Taming Your Amp Simulation Software
Deconstructing the digital beast
Amp simulation software (aka amp sims) offer guitarists digital approximations of pretty much any sound you could feasibly think of, all from within your laptop or computer. By simply connecting your guitar to an audio interface, then into a computer running the right software, you can get close to more sounds than you could in a free-play session in the world’s biggest guitar shop. It’s crazy, if you think about.
From long-standing veterans like IK Multimedia’s Amplitube and Native Instruments Guitar Rig (part of the Komplete package), through to newer iterations designed to run on tablet devices, there is so much choice for guitarists looking to join the digital tone revolution. But give people that much choice and they can become…greedy. Imagine if you were given the keys to the chocolate factory. Chances are, you’d get fat. So how do you rein in your compulsion to stack effect on top of effect and get a sound which would be usable.
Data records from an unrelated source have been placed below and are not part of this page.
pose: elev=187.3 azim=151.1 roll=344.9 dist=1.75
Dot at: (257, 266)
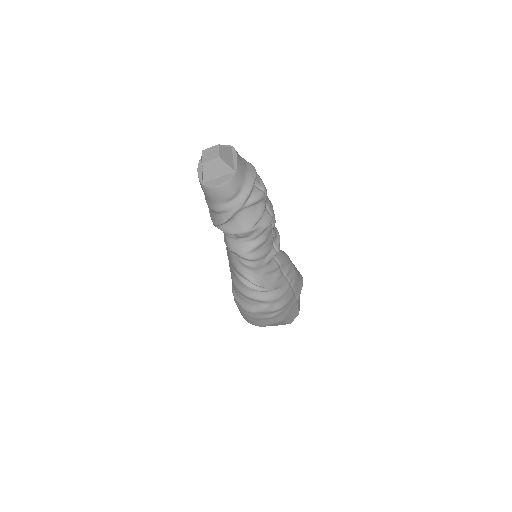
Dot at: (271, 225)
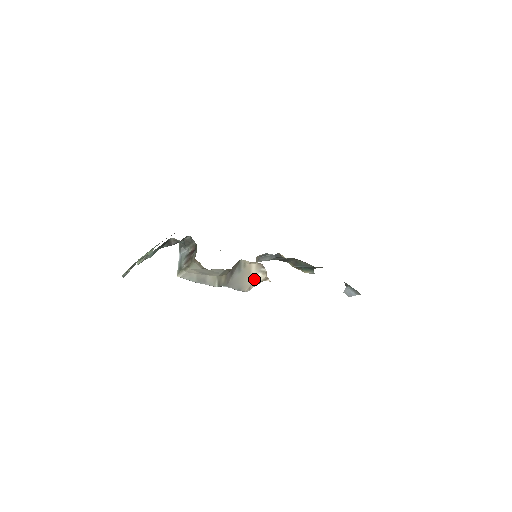
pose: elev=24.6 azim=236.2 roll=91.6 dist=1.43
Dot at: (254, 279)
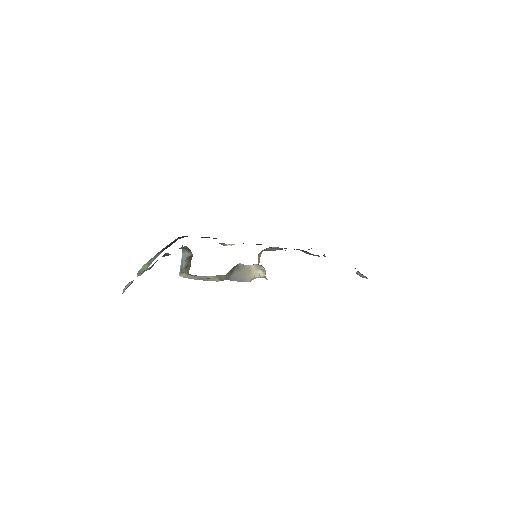
Dot at: (255, 274)
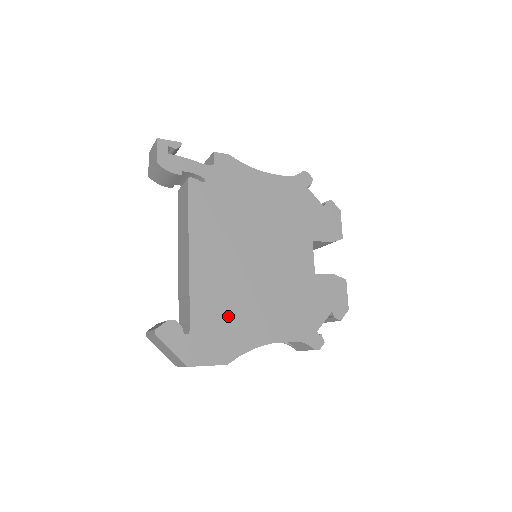
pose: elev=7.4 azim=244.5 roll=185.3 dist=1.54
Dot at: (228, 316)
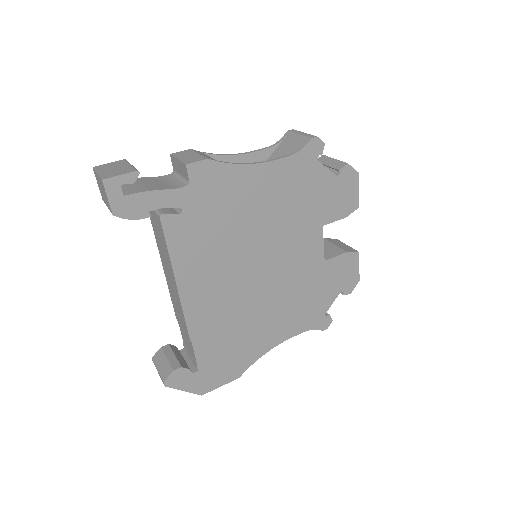
Dot at: (234, 341)
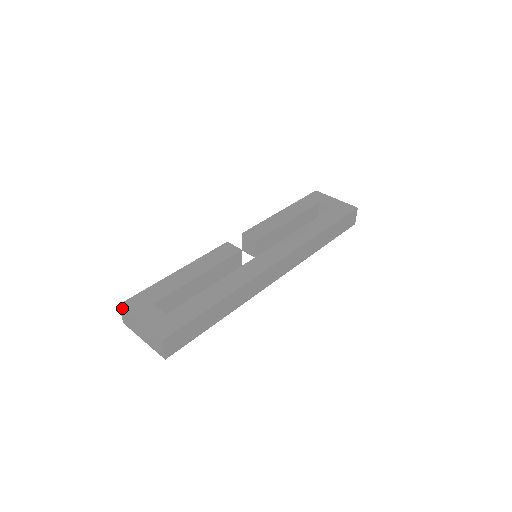
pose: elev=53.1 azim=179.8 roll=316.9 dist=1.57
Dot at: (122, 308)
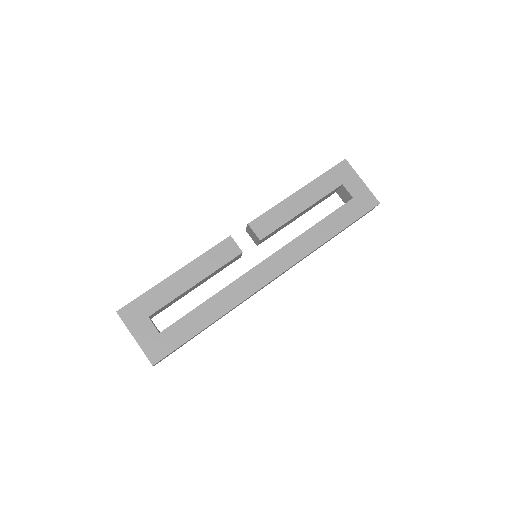
Dot at: (119, 316)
Let’s take a look at some tips for taming your amp simulation software.
Horses for courses
When you have access to approximately 20+ distortion sounds, five delays, 12 reverbs, three tremolos etc etc it’s understandable that you might want to attempt ‘constructing’ a new sound. When adding new effects is as simple as clicking or tapping a couple of times, there’s no harm in having a go. We get that. But it can be easy to get lost in sound here, and once you’ve added your third gain effect in a row it can be ard to pinpoint exactly which one is creating that gnarly mid-range frequency you don’t like.
Have a play with the sounds in isolation before you start stacking them on top of each other. Some of the less intense effects might naturally complement each other, while the more far-out modulation effects might be required to cut through heavier gain settings. Keep your focus on what sound you’re aiming for, and build your tones carefully. And, if things are still sounding a bit over the top, remember the noise gate (built into most, if not all, sims) can help remove some of the hissing you hear.
Also in-built in most sims is the ability to not only choose your amp head and cab, but also to choose different microphones. And, as with ‘regular’ recording, these can be manipulated into different positions and angles across the virtual cabinet. Recording engineers talk about finding the sweet spot of a particular speaker/microphone combination, and it’s the same here. Experiment with dynamic mics, condenser mics and placements across the stereo field to find the right place for you.
Don’t forget the others
If and when you begin using amp simulation software for guitars recorded as part of a wider band project, there are certain other things to keep in mind. As with any mixing task, the job is to balance the instruments in such a way that they complement each other, instead of competing. It’s here that you’ll discover the go-to gain/distortion sound you use while jamming alone probably won’t cut it in the context of a full mix.
In fact gain and distortion sounds are notorious for this; typically when you’re playing on your own you might compensate for the lack of a bass by dialling up the low end on the EQ controls. This is fine, but when you do this in a full band situation you’ll find the guitar, bass (even the kick drum) competing for the same frequencies which can make things sound very muddy, very quickly.
And again, as with full band recording, you don’t need nearly as much distortion as you think you do. Of course, the beauty of amp sims is that you can record a dry signal and add the effect on afterwards, so it’s easy to test the theory. Try recording a dry signal, placing it in with other recorded instruments, and then toning down the gain. You’ll find everything so much clearer and easier to pick out this way.
The route to success
The final tip is slightly more advanced, but simple enough once you have your head around it. Most of the more feature-packed sims will allow you to ‘route’ your signal in one of many different combinations. You could, for example, run your guitar signal through one amp head, into one cabinet, then out to your DAW. Alternatively, you could run the signal into two entirely different head/combo setups.
The beauty of this is being able to theoretically get your high frequency cut-through from one rig, and your low end warmth from another, all using one signal. Add separate effects into each rig and you can see how this would be creatively exciting. But, as we mentioned earlier, take your time to sculpt your sound the way you want it, not what looks most impressive on your display. With a bit of restraint and experimentation, amp simulation software can give you the keys to a world of glorious tone.